Work task =>
In the entries that follow, the lines from the one with "index dip: (184, 103)" through the one with "pinky tip: (113, 167)" are the ones to write out, exactly and with both ends included. Nothing else should appear.

BEGIN

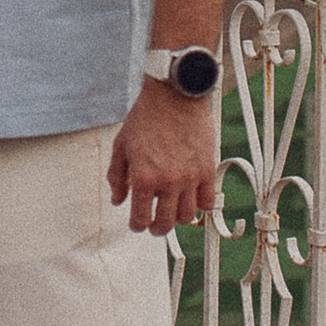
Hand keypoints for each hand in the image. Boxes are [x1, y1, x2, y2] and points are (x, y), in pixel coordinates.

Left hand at [108, 80, 222, 238]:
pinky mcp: (208, 170)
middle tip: (154, 225)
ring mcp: (190, 178)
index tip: (138, 225)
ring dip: (178, 218)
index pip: (141, 218)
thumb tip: (117, 200)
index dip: (137, 226)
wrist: (174, 96)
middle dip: (157, 229)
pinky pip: (208, 201)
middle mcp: (168, 182)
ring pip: (188, 217)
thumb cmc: (146, 117)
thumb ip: (117, 177)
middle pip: (166, 224)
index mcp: (144, 178)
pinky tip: (192, 199)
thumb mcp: (121, 146)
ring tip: (173, 210)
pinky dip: (200, 205)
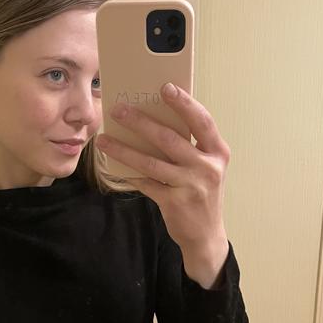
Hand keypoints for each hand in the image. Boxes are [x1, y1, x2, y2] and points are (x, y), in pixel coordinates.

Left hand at [95, 82, 230, 279]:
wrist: (206, 235)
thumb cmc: (201, 192)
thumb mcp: (205, 167)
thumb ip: (190, 146)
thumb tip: (154, 119)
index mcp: (218, 152)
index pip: (202, 121)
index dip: (184, 103)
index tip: (165, 87)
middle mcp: (207, 167)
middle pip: (170, 138)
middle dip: (140, 122)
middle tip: (118, 110)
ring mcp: (191, 186)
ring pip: (151, 161)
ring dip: (124, 149)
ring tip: (104, 139)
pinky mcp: (174, 202)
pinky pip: (146, 183)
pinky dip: (129, 174)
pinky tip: (113, 167)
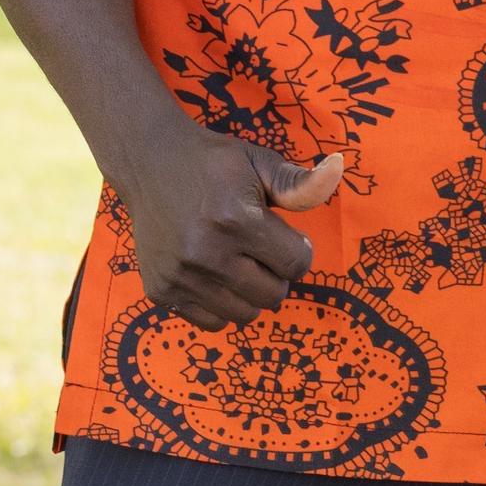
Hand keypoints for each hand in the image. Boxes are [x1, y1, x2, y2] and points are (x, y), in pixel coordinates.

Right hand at [115, 130, 336, 328]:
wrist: (147, 163)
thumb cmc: (212, 163)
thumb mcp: (259, 163)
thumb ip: (299, 183)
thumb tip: (338, 170)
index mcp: (237, 220)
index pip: (297, 263)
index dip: (298, 250)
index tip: (284, 236)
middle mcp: (207, 253)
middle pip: (273, 294)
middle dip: (277, 274)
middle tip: (260, 251)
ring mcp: (180, 276)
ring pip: (245, 314)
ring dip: (251, 294)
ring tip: (239, 265)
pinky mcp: (160, 291)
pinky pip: (211, 323)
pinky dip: (222, 307)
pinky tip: (216, 278)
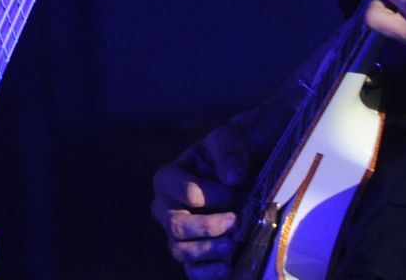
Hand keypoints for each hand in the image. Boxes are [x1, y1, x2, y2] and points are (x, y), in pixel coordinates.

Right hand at [151, 121, 253, 278]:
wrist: (240, 168)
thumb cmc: (227, 152)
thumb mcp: (226, 140)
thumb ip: (227, 152)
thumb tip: (233, 179)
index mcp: (168, 178)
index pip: (188, 193)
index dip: (216, 195)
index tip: (238, 190)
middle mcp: (165, 208)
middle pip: (177, 226)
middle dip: (208, 227)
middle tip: (236, 223)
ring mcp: (176, 233)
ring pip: (180, 250)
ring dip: (207, 251)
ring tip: (232, 246)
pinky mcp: (192, 252)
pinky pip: (191, 270)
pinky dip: (207, 272)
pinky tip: (227, 268)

END

Exercise answer =>
index dip: (184, 103)
index tip: (165, 87)
middle mcp: (207, 167)
middle pip: (170, 138)
middle dip: (140, 122)
middle tip: (118, 110)
ring mcp: (191, 186)
ring pip: (151, 161)
ring dip: (124, 149)
ring tip: (104, 139)
pinky mcp: (174, 202)
pinky pip: (146, 183)
pinky dip: (129, 174)
pinky tip: (113, 167)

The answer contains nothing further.